> WORK ITEM A:
Copy from the Everest interview the passage that begins at the words "I had never" and ends after the words "things go wrong.".

Jo Bradshaw is an Expedition Leader and Outdoor Instructor for 360 Expeditions, Discover Adventure and Fresh Air Learning Company as well as instructing and assessing Duke of Edinburgh’s Award expedition groups. She has led expeditions all over the world including Peru, Argentina, Chile, Tanzania, Nepal, India, China, Cuba, Morocco, Borneo, Vietnam plus a variety of European countries. Jo stood on the top of the world on 19 May 2016 at 6.45am, we find out what it was like…
What was your motivation to climb Everest?
I had never actually wanted to climb Everest so rather than it being a life long ambition it crept up on me instead! After I reached the summit of Manaslu in 2013 (8163m) I realised that I was capable of taking on Everest, both mentally and physically and that my mountain skills were of a high standard to be independent on the mountain, not relying on a guide or Sherpas should things go wrong.
How much experience of mountain climbing did you have before Everest?
I climbed my first 6000m in April 2011 so have packed a huge amount of experience in to a short space of time. I’m lucky that my work takes me to some of the great 6000m peaks plus having been successful on another 8000m I knew what to expect from an endurance point of view. I have also climbed in Europe on snow/rock as well as rock climbing in the UK. The more experience on varied terrain you can get the better.

> DATA PROVIDED:
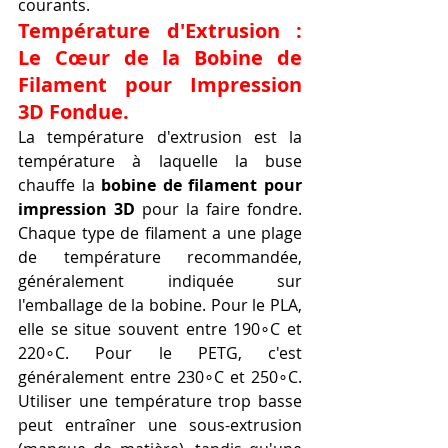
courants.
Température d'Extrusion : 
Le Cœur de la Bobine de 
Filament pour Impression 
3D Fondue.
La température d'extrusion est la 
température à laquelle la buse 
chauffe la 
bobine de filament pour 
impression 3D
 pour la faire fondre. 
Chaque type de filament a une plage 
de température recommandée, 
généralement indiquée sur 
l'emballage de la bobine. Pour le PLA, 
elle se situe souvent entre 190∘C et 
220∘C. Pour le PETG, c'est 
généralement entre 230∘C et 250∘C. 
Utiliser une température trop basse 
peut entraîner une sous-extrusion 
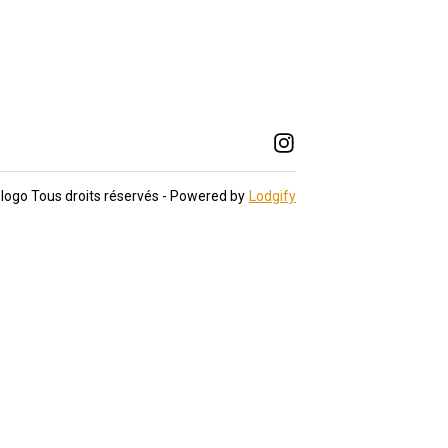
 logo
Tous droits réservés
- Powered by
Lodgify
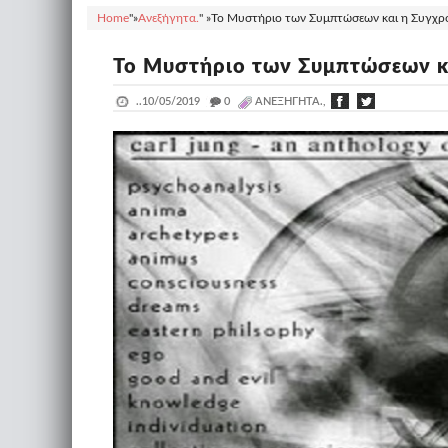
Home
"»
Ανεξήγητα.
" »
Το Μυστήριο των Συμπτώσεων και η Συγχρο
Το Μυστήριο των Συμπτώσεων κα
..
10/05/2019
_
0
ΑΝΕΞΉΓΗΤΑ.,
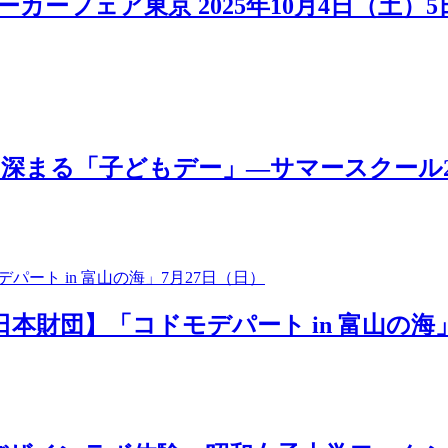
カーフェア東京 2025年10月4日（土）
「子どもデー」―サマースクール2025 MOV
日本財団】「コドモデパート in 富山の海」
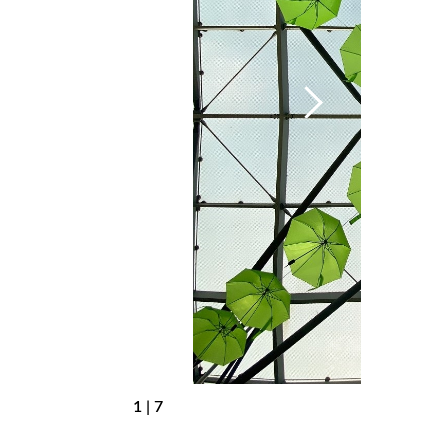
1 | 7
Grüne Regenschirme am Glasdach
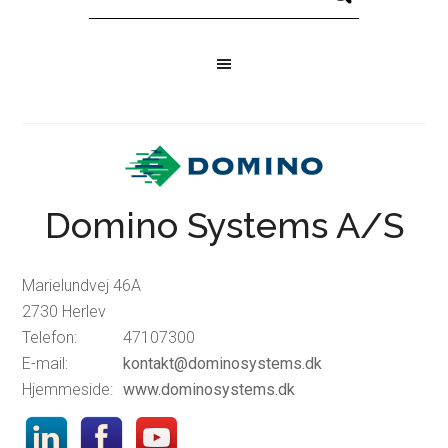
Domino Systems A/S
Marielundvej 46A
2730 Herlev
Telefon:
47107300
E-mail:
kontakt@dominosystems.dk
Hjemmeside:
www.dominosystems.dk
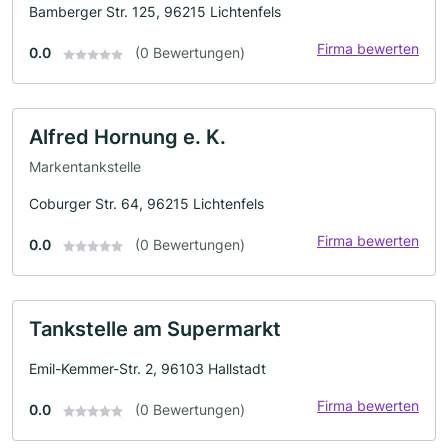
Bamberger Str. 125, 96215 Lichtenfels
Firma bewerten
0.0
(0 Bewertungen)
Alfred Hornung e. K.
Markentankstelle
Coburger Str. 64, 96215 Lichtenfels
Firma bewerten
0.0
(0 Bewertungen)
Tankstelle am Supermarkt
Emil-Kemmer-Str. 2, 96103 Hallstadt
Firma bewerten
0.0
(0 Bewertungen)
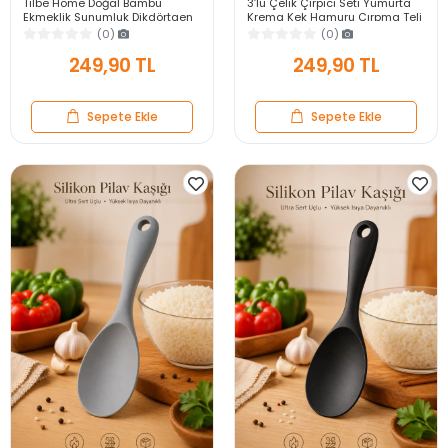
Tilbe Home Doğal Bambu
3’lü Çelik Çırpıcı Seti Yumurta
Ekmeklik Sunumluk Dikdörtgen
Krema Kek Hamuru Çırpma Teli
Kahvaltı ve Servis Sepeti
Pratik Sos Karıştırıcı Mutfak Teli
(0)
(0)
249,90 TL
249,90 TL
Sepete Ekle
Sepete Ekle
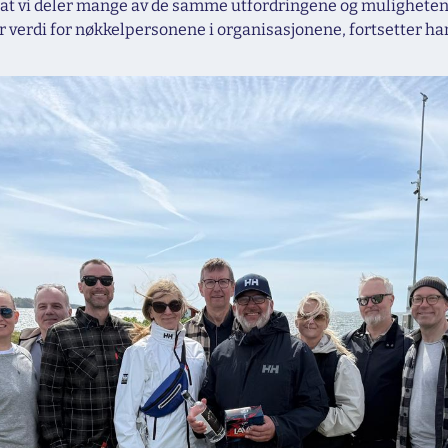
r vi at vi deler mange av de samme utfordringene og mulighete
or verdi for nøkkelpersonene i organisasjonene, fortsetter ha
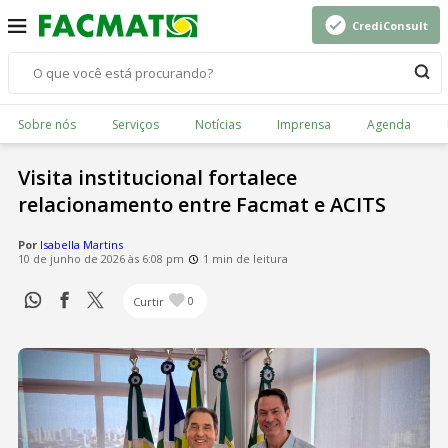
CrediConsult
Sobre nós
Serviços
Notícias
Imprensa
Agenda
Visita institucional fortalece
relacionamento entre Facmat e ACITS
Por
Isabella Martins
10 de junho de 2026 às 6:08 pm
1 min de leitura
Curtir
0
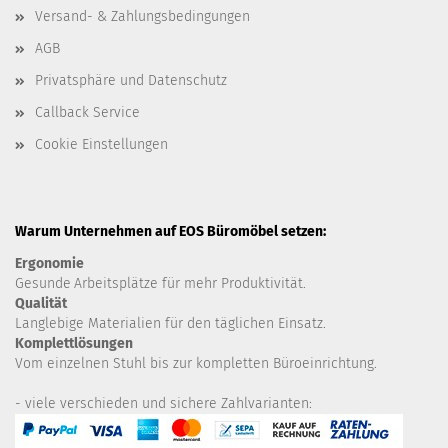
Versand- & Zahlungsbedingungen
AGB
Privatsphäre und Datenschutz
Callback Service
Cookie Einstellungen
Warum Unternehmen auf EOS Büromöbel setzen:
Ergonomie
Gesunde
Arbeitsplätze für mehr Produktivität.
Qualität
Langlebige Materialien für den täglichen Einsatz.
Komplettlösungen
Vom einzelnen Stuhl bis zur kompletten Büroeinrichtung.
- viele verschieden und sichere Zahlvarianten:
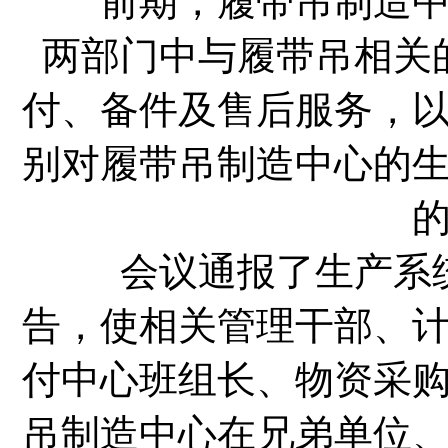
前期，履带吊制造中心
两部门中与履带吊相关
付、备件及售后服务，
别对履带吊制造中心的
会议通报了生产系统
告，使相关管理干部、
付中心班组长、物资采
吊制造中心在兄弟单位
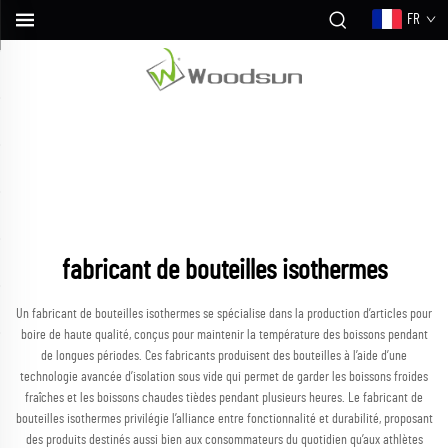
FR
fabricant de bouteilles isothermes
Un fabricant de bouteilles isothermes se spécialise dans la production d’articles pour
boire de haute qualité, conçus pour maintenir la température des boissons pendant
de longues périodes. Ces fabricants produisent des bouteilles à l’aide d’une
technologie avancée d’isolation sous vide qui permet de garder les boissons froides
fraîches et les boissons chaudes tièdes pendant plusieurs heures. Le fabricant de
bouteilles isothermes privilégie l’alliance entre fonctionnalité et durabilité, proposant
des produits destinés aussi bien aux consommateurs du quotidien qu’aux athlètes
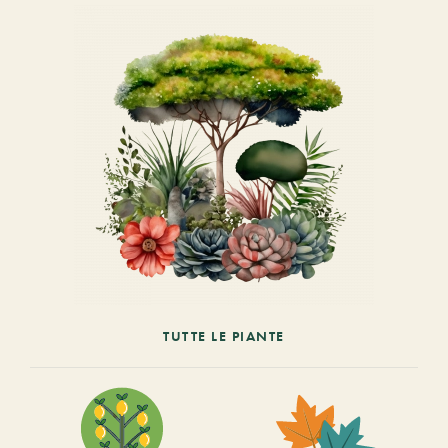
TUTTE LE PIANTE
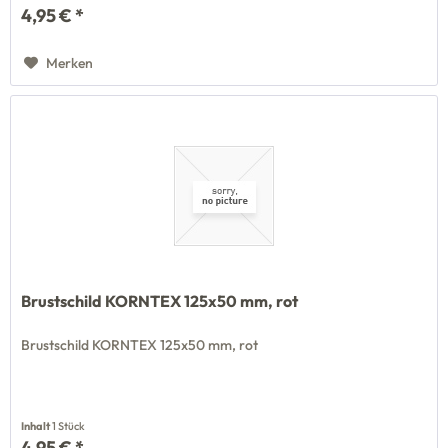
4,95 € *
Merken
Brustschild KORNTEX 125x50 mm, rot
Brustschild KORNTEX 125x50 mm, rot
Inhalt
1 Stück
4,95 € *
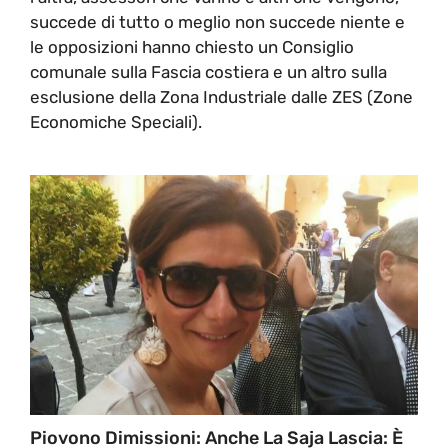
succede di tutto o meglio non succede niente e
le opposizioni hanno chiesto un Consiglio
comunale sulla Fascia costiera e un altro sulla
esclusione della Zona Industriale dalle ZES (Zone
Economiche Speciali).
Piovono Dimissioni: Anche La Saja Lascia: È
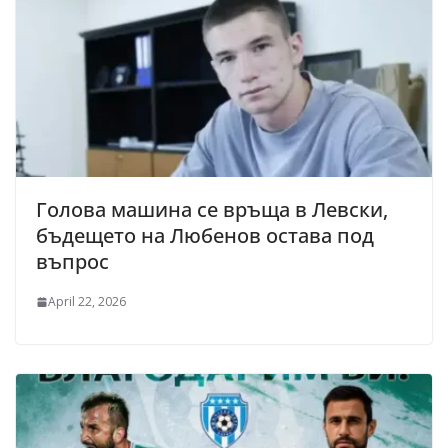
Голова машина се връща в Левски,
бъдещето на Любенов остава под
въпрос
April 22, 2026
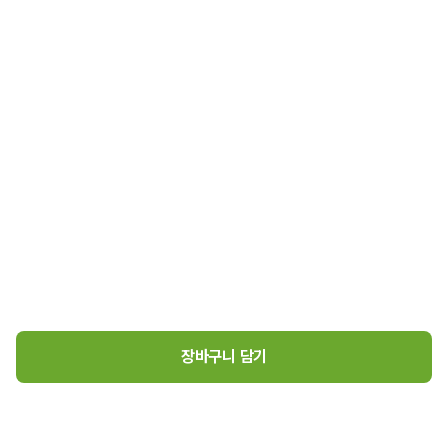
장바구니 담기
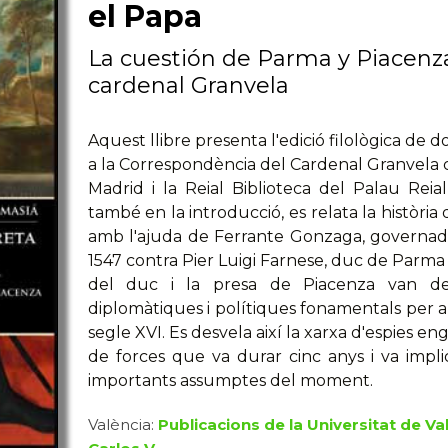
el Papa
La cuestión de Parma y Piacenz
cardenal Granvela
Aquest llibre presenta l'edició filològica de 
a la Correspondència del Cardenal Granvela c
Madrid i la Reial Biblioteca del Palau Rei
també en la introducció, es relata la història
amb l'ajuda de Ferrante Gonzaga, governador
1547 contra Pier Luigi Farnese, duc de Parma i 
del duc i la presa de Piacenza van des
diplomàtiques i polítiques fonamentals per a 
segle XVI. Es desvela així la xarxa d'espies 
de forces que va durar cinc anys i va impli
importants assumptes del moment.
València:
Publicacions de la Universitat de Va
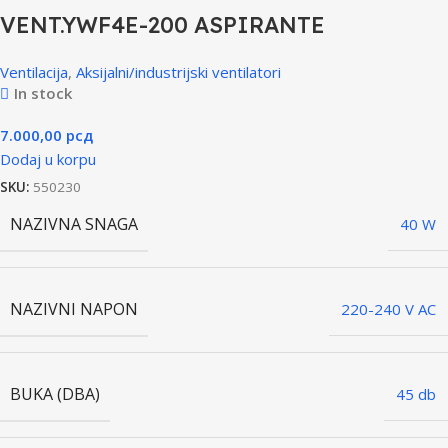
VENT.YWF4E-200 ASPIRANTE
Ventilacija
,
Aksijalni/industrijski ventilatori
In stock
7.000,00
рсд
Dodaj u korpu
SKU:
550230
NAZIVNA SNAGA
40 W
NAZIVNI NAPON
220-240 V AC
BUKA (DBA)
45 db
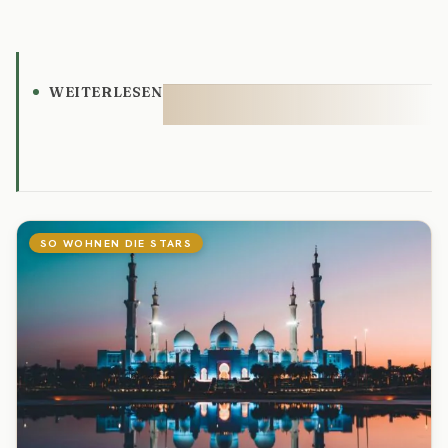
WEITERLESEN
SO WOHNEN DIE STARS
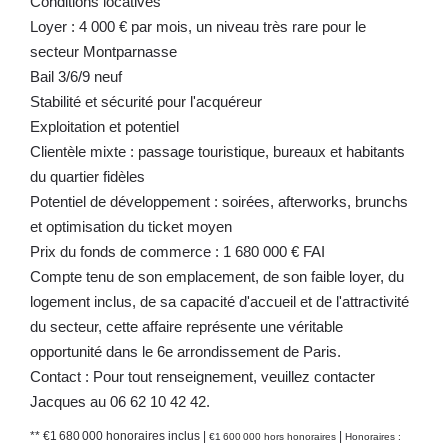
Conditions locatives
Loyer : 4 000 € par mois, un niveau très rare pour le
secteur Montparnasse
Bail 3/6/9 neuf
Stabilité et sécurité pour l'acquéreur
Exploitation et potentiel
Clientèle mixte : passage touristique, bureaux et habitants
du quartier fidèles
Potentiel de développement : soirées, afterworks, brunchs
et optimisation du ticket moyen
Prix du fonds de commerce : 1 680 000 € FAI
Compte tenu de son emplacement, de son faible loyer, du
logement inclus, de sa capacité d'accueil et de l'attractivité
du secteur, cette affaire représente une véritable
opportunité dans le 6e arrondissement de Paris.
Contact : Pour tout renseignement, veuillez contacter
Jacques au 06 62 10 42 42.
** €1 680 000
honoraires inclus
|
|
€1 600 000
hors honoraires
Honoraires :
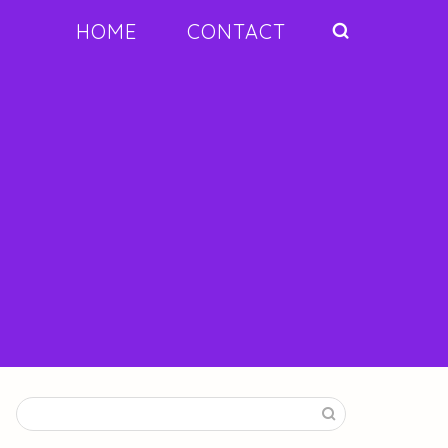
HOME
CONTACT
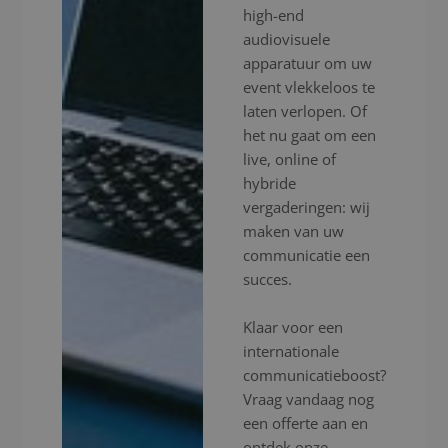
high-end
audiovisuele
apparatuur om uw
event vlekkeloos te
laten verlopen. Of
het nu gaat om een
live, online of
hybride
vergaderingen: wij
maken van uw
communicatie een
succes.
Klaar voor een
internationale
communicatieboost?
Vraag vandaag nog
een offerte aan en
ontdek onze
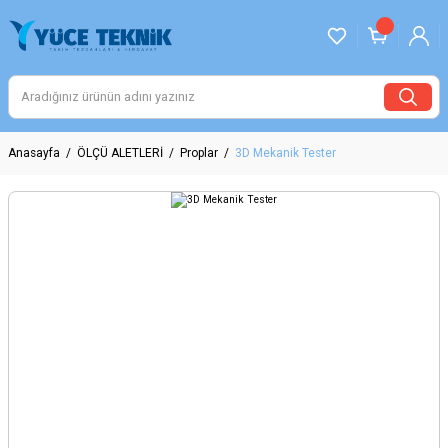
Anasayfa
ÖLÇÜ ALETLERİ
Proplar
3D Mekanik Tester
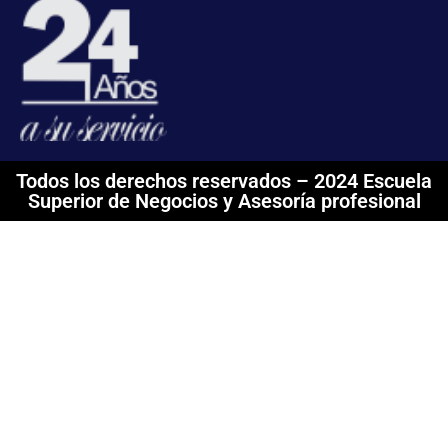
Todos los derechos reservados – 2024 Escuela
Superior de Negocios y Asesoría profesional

> WORK ITEM B:
Repeat the lines of the entries word for word, beginning at the line that contains "Голова машина се" and stopping after the line that contains "SO WOHNEN DIE STARS". Leave the pictures out of your answer.

> EXPECTED ANSWER A:
I had never actually wanted to climb Everest so rather than it being a life long ambition it crept up on me instead! After I reached the summit of Manaslu in 2013 (8163m) I realised that I was capable of taking on Everest, both mentally and physically and that my mountain skills were of a high standard to be independent on the mountain, not relying on a guide or Sherpas should things go wrong.

> EXPECTED ANSWER B:
Голова машина се връща в Левски,
бъдещето на Любенов остава под
въпрос
April 22, 2026
장바구니 담기
el Papa
La cuestión de Parma y Piacenz
cardenal Granvela
Aquest llibre presenta l'edició filològica de 
a la Correspondència del Cardenal Granvela c
Madrid i la Reial Biblioteca del Palau Rei
també en la introducció, es relata la història
amb l'ajuda de Ferrante Gonzaga, governador
1547 contra Pier Luigi Farnese, duc de Parma i 
del duc i la presa de Piacenza van des
diplomàtiques i polítiques fonamentals per a 
segle XVI. Es desvela així la xarxa d'espies 
de forces que va durar cinc anys i va impli
importants assumptes del moment.
València:
Publicacions de la Universitat de Va
VENT.YWF4E-200 ASPIRANTE
Ventilacija
,
Aksijalni/industrijski ventilatori
In stock
7.000,00
рсд
Dodaj u korpu
SKU:
550230
NAZIVNA SNAGA
40 W
NAZIVNI NAPON
220-240 V AC
BUKA (DBA)
45 db
WEITERLESEN
SO WOHNEN DIE STARS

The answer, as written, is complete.